___ Extracted information ___

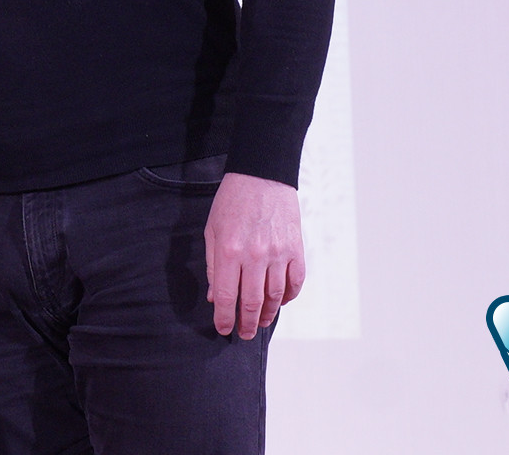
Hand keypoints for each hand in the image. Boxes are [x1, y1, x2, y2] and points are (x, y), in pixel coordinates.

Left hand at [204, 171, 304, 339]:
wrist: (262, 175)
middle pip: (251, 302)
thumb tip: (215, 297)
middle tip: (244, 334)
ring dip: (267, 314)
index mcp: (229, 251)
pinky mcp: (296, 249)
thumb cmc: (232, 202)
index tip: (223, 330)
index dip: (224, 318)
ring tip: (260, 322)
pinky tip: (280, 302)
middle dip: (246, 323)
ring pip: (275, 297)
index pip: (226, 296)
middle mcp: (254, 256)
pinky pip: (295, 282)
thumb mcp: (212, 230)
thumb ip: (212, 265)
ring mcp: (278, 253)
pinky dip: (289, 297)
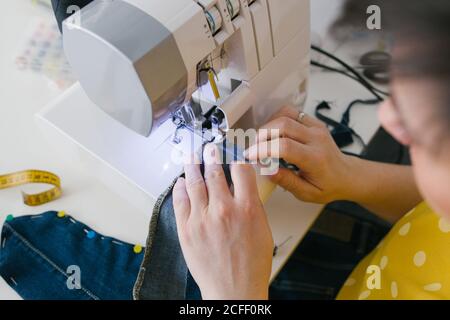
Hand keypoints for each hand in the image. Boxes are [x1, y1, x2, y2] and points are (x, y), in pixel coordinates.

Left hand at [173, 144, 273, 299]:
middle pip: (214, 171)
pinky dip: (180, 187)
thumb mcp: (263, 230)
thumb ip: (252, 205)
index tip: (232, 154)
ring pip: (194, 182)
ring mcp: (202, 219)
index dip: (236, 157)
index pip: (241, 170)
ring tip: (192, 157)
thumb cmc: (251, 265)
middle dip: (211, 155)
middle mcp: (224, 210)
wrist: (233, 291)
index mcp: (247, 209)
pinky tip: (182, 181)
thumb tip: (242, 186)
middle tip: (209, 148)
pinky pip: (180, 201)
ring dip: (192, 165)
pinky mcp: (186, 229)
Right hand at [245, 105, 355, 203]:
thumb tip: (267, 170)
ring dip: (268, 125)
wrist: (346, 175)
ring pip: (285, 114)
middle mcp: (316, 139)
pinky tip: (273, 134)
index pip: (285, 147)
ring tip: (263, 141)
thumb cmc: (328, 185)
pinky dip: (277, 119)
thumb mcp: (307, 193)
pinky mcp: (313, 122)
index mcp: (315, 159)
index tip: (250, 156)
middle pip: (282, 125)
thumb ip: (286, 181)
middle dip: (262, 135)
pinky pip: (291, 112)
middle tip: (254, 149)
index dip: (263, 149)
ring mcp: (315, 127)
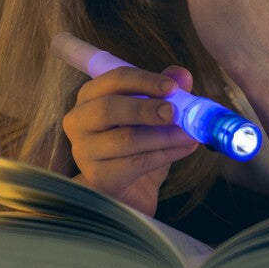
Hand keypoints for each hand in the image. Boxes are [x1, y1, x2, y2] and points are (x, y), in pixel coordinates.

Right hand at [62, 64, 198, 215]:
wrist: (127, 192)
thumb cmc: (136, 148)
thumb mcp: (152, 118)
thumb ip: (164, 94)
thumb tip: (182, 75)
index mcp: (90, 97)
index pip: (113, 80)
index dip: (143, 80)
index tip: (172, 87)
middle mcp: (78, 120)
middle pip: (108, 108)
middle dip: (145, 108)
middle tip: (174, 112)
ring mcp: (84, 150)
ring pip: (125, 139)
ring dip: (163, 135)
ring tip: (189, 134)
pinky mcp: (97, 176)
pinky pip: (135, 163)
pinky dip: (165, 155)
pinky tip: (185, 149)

___
___ Extracted information ___

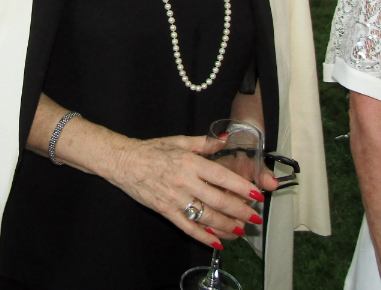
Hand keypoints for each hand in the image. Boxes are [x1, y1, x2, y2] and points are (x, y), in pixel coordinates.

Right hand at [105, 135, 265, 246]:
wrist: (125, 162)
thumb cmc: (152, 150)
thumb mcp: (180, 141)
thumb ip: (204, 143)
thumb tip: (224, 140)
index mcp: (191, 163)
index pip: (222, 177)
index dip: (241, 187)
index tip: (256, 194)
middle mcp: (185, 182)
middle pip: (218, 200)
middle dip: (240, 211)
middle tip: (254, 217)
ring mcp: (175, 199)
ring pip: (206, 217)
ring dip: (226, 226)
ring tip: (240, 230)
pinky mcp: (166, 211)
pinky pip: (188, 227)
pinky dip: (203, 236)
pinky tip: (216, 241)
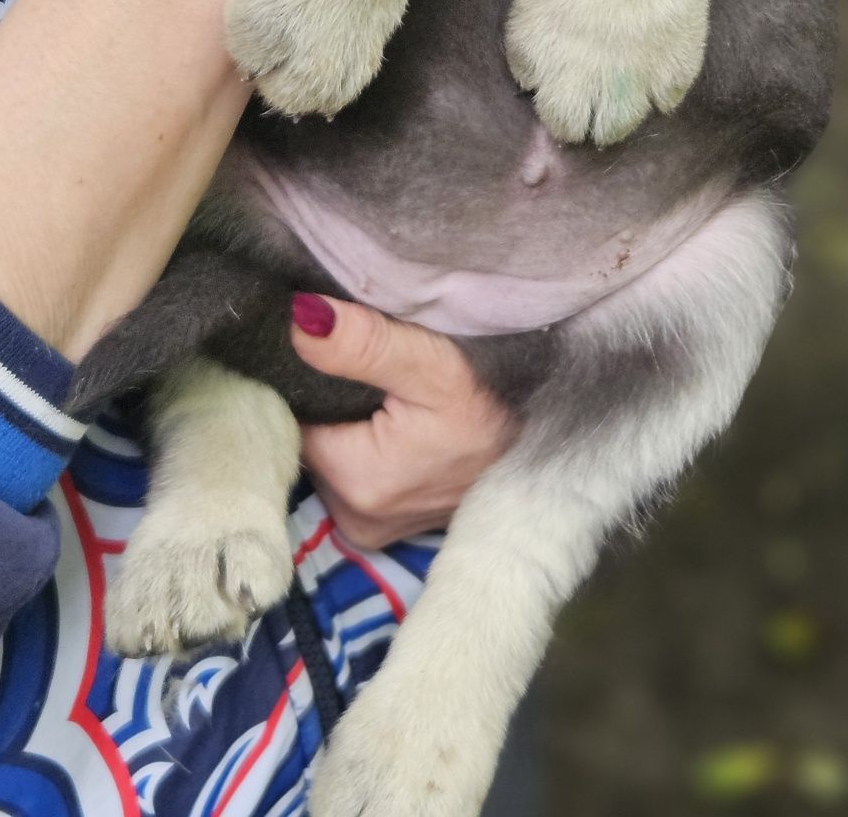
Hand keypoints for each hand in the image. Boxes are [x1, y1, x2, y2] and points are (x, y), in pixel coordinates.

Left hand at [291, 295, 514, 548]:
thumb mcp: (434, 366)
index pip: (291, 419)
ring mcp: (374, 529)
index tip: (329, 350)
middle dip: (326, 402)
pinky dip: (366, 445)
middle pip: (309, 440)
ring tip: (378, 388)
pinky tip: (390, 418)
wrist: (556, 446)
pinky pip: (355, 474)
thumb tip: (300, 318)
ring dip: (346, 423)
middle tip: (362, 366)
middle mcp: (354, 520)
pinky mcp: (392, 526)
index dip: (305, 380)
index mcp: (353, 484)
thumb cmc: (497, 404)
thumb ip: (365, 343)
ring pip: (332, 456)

___

Directions: Send back an exact copy of only the lines from the line with "middle mcp: (354, 520)" up to and including the line with "ring pip: (332, 456)" in the data above.

Answer to the problem:
middle mcp: (354, 520)
pinky mcp: (392, 526)
index dip: (305, 380)
index mcp: (353, 484)
thumb cmc: (497, 404)
thumb ip: (365, 343)
ring pip: (332, 456)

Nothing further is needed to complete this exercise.